How many marbles in the urn?

--
Rich
Arturo Magidin
2015-09-23 20:34:02 UTC
Raw Message
Post by r***@gmail.com
You're given an urn, full of red and black marbles, and
i) If you draw a single marble, it will be red or black, 50-50
ii) If you draw a pair of marbles (from the full urn), and
they're matched colors, then draw another pair, the
second pair will match with 50-50 chance. (not
necessarily the same color as the first)
How many marbles in the urn?
Condition (i) tells you that the number r of red marbles and the number b of black marbles is the same: r=b.

So let 2n=r+b be the total number of marbles.

From condition (ii), the number of ways to pick a matched pair among the remaining (r-2)+b balls is the same as the number of ways of picking an unmatched pair.

The number of ways of picking a matching pair is
((r-2) choose 2) + (b choose 2)).

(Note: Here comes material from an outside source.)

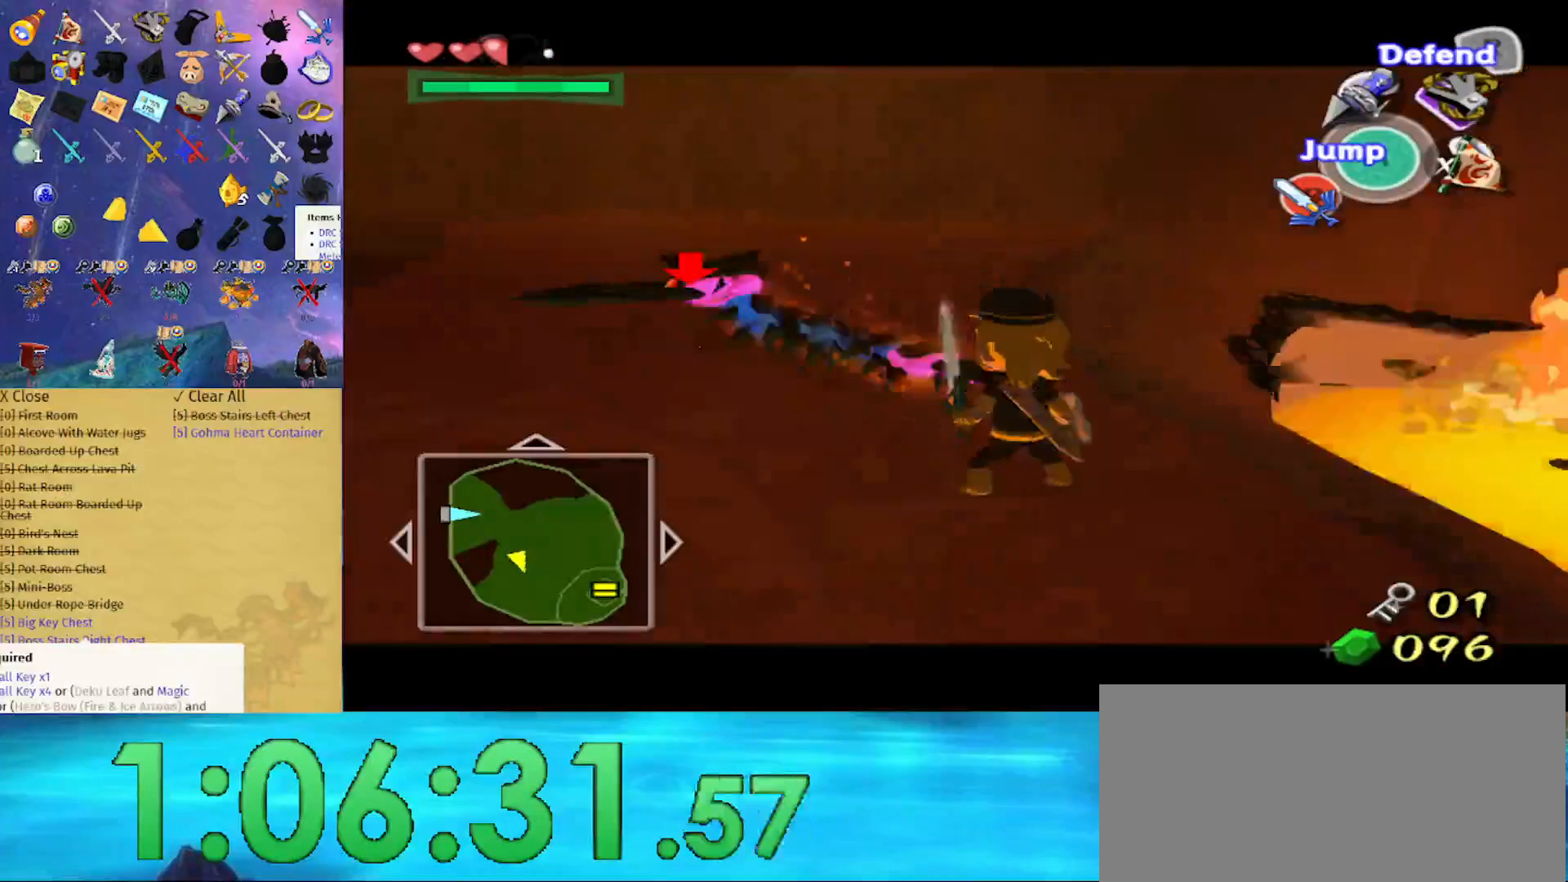
{"buttons": ["L1"], "left_stick": "up-left", "right_stick": "center", "events": [[200, "left_stick", "up-left"]]}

The total number of ways of picking a pair is ((n-2) choose 2). So you want

((r-2)choose 2) + (b choose 2)) = ((n-2) choose 2) - ((r-2)choose 2) - (b choose 2).

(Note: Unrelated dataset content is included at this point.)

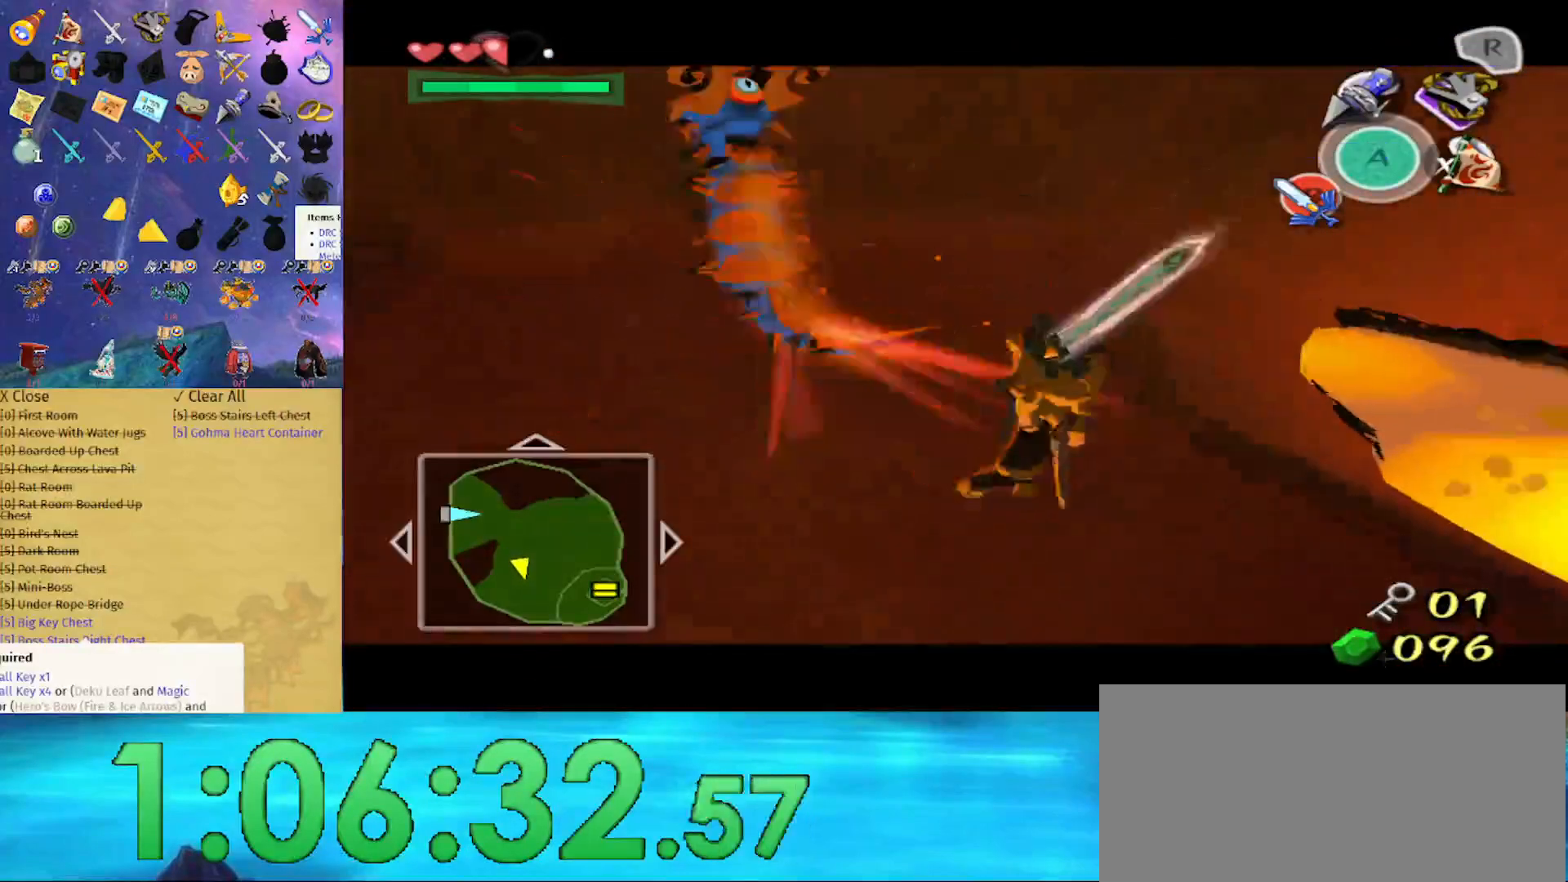
{"buttons": [], "left_stick": "up-left", "right_stick": "center", "events": [[133, "L1", "up"], [167, "left_stick", "up-left"]]}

Using b=r and n=2r, you get

2( [(r-2)(r-3)/2] + (r(r-1)/2)) = (2r-2)(2r-3)/2.

( r^2-5r + 6 + r^2 - r) = (4r^2 - 10r + 6)/2

2r^2 - 6r + 6 = 2r^2 - 5r + 3
r = 3.

So there are 6 marbles, three are red, and three are black.

Indeed, note that if that is the case, the odds of picking a red marble is 3/6 = 1/2, and the odds of picking a black marble are 3/6 = 1/2.

And if you pick two marbles of the same color, say red, then there remain in the urn 1 red marble and 3 black marbles. There are (4 choose 2) = 6 possible draws of a pair; three of these involve a red and a black marble, and three involve two black marbles, so the odds that the second pair will match is 1/2.
--
Arturo Magidin
r***@gmail.com
2015-09-24 21:45:21 UTC
Raw Message
Post by Arturo Magidin
Post by r***@gmail.com
You're given an urn, full of red and black marbles, and
i) If you draw a single marble, it will be red or black, 50-50
ii) If you draw a pair of marbles (from the full urn), and
they're matched colors, then draw another pair, the
second pair will match with 50-50 chance. (not
necessarily the same color as the first)
How many marbles in the urn?
Condition (i) tells you that the number r of red marbles and the number b of black marbles is the same: r=b.
So let 2n=r+b be the total number of marbles.
From condition (ii), the number of ways to pick a matched pair among the remaining (r-2)+b balls is the same as the number of ways of picking an unmatched pair.
The number of ways of picking a matching pair is
((r-2) choose 2) + (b choose 2)). The total number of ways of picking a pair is ((n-2) choose 2). So you want
((r-2)choose 2) + (b choose 2)) = ((n-2) choose 2) - ((r-2)choose 2) - (b choose 2)
So there are 6 marbles, three are red, and three are black.
And if you pick two marbles of the same color, say red, then there remain in the urn 1 red marble and 3 black marbles. There are (4 choose 2) = 6 possible draws of a pair; three of these involve a red and a black marble, and three involve two black marbles, so the odds that the second pair will match is 1/2.
Right. An easy problem, for any competent mathematician.
The reason I posted this, is that it's instructive,
as it contains a few concepts which frequently confuse students
of probability.

For instance, consider the commands:
a) "Draw a pair of marbles, AT THE SAME TIME"
b) "Draw a marble, then another one"
Is there any difference?

Also, the concept of combinations vs. permutations;
"hmmm, {B,R} looks the same as {R,B}, that counts as one
unit... no, they can be selected in different sequence...
does it matter?"

--
Rich